Institute of Bioengineering, School of Life Sciences, Ecole Polytechnique Fédérale de Lausanne (EPFL), Lausanne, 1015, Switzerland.
Comput Struct Biotechnol J. 2024 Jul 6;23:2872-2882. doi: 10.1016/j.csbj.2024.06.029. eCollection 2024 Dec.

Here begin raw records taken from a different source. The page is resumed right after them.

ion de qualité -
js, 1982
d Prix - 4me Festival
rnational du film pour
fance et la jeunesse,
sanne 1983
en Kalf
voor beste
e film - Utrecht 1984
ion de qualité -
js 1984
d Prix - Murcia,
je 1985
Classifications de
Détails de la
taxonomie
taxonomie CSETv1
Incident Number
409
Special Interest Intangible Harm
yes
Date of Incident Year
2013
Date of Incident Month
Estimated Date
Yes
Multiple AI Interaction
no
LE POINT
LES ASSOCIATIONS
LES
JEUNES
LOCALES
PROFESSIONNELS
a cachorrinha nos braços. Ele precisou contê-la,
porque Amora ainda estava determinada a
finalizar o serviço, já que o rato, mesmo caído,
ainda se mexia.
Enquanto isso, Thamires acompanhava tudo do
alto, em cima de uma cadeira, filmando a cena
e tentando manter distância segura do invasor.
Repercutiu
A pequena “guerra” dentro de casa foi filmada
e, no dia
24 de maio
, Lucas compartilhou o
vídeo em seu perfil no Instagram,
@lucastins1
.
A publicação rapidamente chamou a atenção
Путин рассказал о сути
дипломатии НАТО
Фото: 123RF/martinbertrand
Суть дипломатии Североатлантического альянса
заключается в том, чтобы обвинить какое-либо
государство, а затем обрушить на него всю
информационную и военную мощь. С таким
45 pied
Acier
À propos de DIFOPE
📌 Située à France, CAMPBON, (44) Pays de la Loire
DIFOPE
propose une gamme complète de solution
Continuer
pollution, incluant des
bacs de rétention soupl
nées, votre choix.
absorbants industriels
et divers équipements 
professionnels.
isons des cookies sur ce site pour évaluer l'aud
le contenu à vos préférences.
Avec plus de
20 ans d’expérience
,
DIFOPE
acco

Protein-ligand interactions (PLIs) determine the efficacy and safety profiles of small molecule drugs. Existing methods rely on either structural information or resource-intensive computations to predict PLI, casting doubt on whether it is possible to perform structure-free PLI predictions at low computational cost. Here we show that a light-weight graph neural network (GNN), trained with quantitative PLIs of a small number of proteins and ligands, is able to predict the strength of unseen PLIs. The model has no direct access to structural information about the protein-ligand complexes. Instead, the predictive power is provided by encoding the entire chemical and proteomic space in a single heterogeneous graph, encapsulating primary protein sequence, gene expression, the protein-protein interaction network, and structural similarities between ligands. This novel approach performs competitively with, or better than, structure-aware models. Our results suggest that existing PLI prediction methods may be improved by incorporating representation learning techniques that embed biological and chemical knowledge.
蛋白质-配体相互作用(PLIs)决定了小分子药物的疗效和安全性。现有方法依靠结构信息或资源密集型计算来预测PLI,这让人怀疑是否有可能以低计算成本进行无结构的PLI预测。在这里,我们表明,一个轻量级图神经网络(GNN),通过少量蛋白质和配体的定量PLIs进行训练,能够预测未见过的PLIs的强度。该模型无法直接获取有关蛋白质-配体复合物的结构信息。相反,预测能力是通过在单个异构图中对整个化学和蛋白质组学空间进行编码来提供的,该图封装了主要蛋白质序列、基因表达、蛋白质-蛋白质相互作用网络以及配体之间的结构相似性。这种新方法的表现与结构感知模型相当,甚至更好。我们的结果表明,现有的PLI预测方法可能通过纳入嵌入生物和化学知识的表示学习技术来改进。